How to debug flaky RSpec tests

When running RSpec tests, you may encounter flaky tests that fail intermittently in a CI environment but pass when running in isolation or locally. I experienced this issue while trying to even out runtimes of parallel CI jobs in a Ruby on Rails project.

After adding the parallel_tests gem and using it to run tests, there was a noticeable increase in spontaneous test failures. However, the tests were flaky in the sense that different examples would fail across different branches, but the failures were were somewhat consistent on the same branch. Crucuially, there was nothing wrong with the tests themselves, and passed 100% of the time when run locally even across repeated runs.

This suggests that the issue could be related to the CI environment or the ordering of tests. Though it was quick to rule out the CI envvironment differences as all the setup was the same, e.g database versions, transaction isolalation levels, etc. I did not believe that the ordering of tests could be an issue as tests should be run file by file, and running each file individually did not reproduce the behaviour. This is where the --bisect option of RSpec comes in. When using parallel_tests with the --verbose-rerun-command option, it will output the actual command used to run the tests. When a runner fails, we can use this command and add the --bisect option to it. From the docs, this option will:

repeatedly run subsets of your suite in order to isolate the minimal set of examples that reproduce the same failures.

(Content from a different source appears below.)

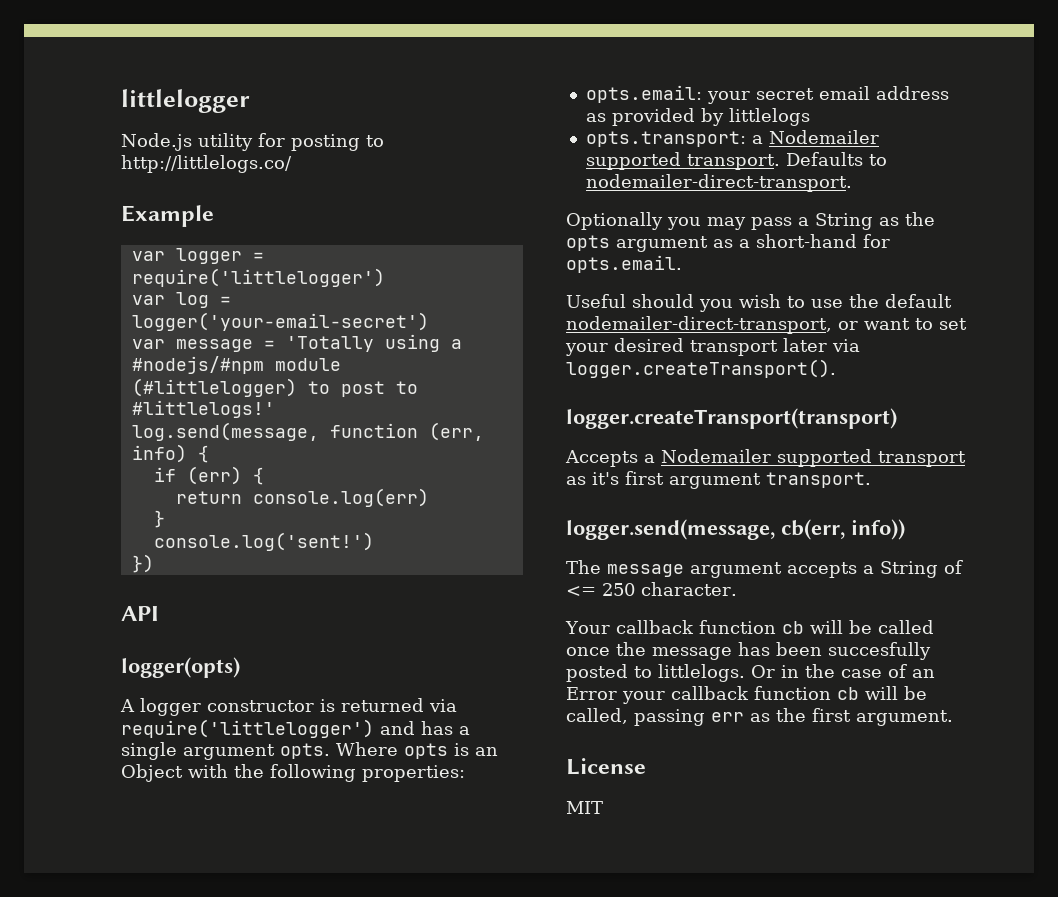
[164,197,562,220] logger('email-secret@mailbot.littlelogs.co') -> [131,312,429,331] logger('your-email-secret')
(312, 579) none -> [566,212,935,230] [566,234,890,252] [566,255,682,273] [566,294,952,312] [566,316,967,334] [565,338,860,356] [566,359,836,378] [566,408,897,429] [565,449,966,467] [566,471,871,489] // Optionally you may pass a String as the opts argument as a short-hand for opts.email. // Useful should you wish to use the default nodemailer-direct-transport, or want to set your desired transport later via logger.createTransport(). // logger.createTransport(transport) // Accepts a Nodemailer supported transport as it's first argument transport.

This process will take longer than usual but if successful, it will output a command to run that should reliably reproduce the test failures. Sure enough, in the the project i was working on, RSpec managed to find a sequence of tests that would fail and this command would also fail locally.

The error that came up seemed to be related to inconsistent database states. But the tests were not directly related to each other and since tests should be run on a per-file basis, I was not exactly sure how separate examples from separate files can conflict with each other. Manually clearing some of the states before the tests helo resolve the issue, however, the same issue might pop up for other test sequences and this was not a scalable solution.

Utimately after some digging, I noticed the project was using the database-cleaner gem, but using the before and after hooks to do the necessary cleanup actions instead of the around hook as recommended by the docs. With not many options left, I updated the configuration and it miraculously allowed the failing sequence of tests to pass. I definitely do not have enough information to know how this ended up fixing the issue, but all the CI tests from the on ran much more consistently after the change.

Sometimes, all you need is some trial and error and just a little more context of how to even go about debugging weird, unexplainable issues by first replicating the issue. Hope this guide has helped you in your own test suites.